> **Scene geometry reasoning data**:
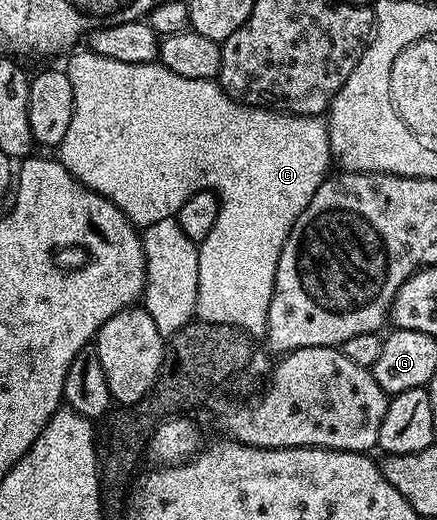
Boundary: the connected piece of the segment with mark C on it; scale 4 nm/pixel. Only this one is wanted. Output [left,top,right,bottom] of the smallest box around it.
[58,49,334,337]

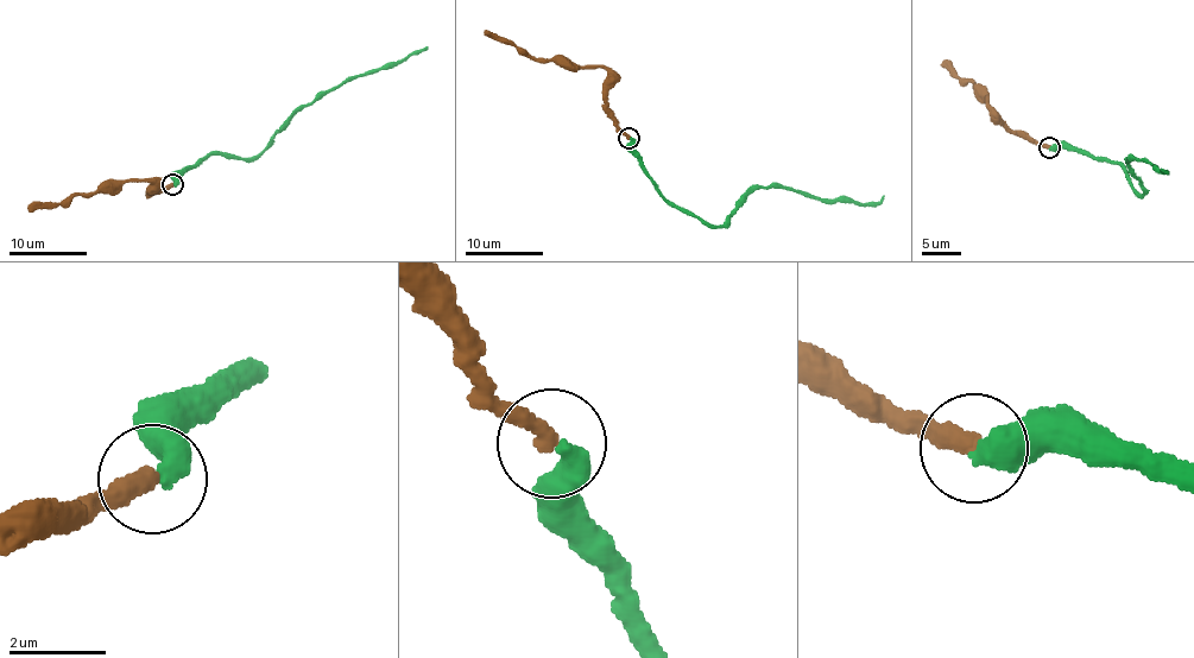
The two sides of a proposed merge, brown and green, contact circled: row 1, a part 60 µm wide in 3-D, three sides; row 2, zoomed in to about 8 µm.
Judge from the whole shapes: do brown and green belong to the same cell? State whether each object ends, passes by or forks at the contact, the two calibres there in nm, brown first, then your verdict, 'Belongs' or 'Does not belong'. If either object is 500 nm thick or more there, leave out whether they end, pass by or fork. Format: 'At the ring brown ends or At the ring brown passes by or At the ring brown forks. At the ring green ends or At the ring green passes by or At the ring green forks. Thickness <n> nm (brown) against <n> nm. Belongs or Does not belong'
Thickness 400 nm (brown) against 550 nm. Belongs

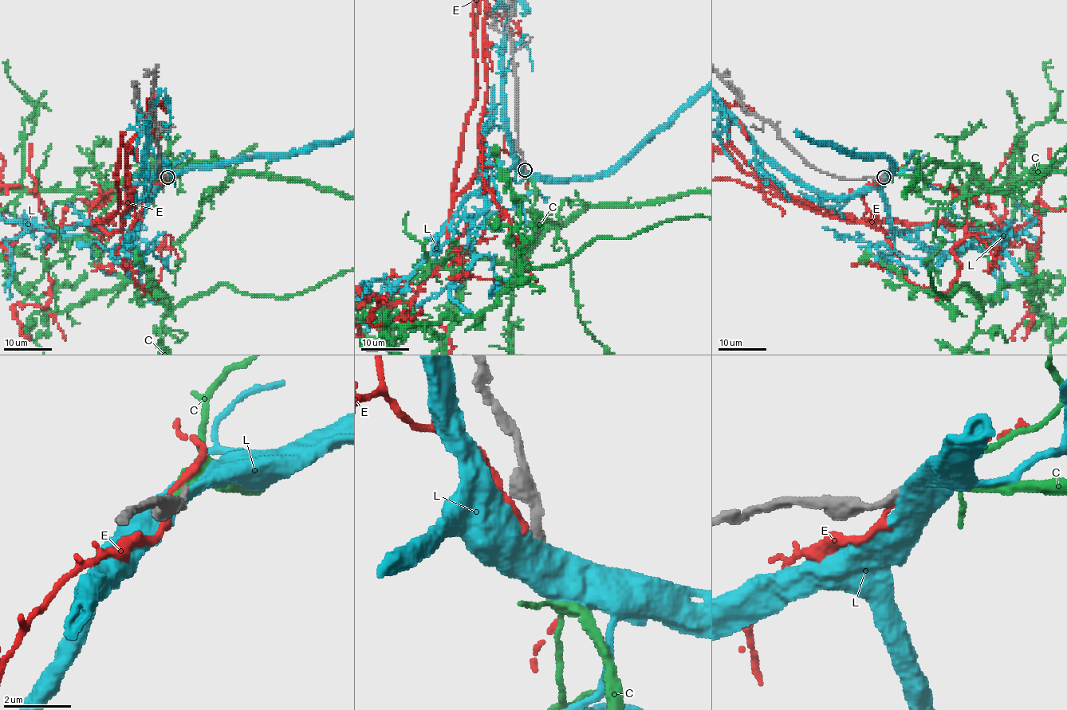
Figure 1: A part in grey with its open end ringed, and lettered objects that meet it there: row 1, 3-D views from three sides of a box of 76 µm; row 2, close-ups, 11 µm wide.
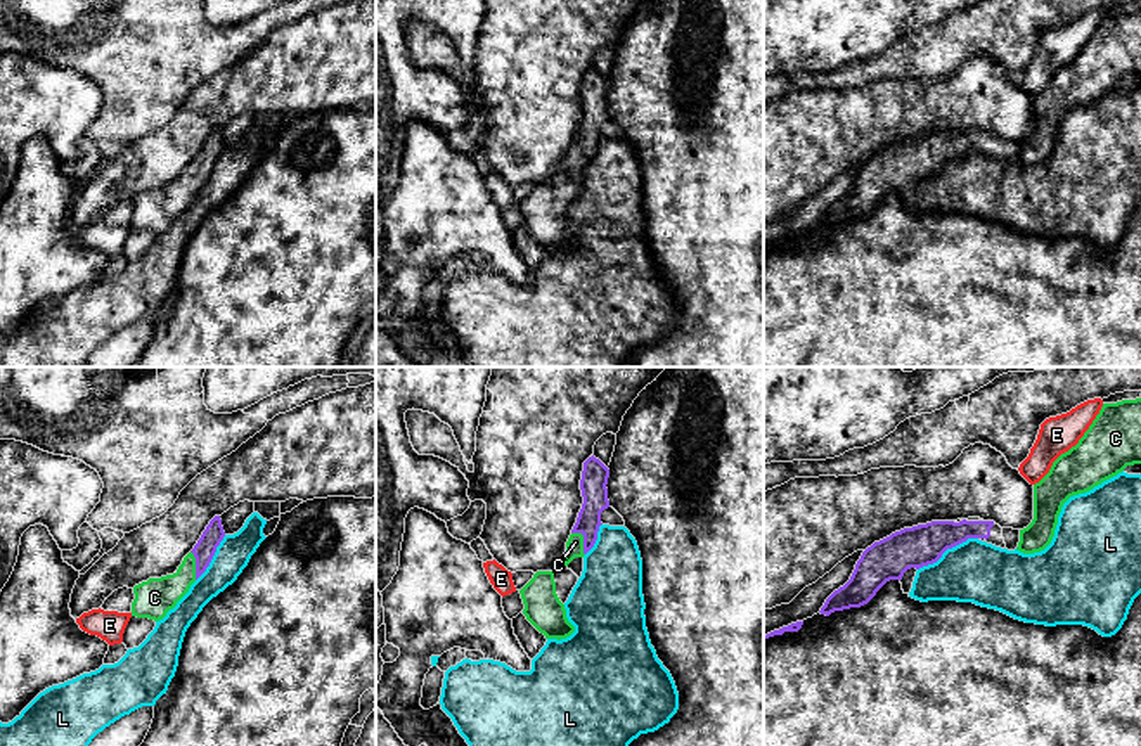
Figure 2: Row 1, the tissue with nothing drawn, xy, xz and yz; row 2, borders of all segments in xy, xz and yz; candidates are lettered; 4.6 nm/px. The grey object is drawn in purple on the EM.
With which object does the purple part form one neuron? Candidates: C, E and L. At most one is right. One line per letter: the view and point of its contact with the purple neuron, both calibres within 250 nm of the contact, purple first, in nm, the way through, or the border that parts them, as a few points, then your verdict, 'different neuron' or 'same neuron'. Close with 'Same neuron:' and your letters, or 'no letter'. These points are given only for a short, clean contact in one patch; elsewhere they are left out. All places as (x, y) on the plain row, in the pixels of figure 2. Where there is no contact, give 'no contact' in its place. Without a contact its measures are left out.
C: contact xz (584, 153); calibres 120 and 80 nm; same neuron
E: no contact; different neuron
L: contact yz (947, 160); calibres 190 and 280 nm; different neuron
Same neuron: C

> **Your objective**: Copy out each line of the data in which the word "wide" appears.

> **Result**:
The two sides of a proposed merge, brown and green, contact circled: row 1, a part 60 µm wide in 3-D, three sides; row 2, zoomed in to about 8 µm.
Figure 1: A part in grey with its open end ringed, and lettered objects that meet it there: row 1, 3-D views from three sides of a box of 76 µm; row 2, close-ups, 11 µm wide.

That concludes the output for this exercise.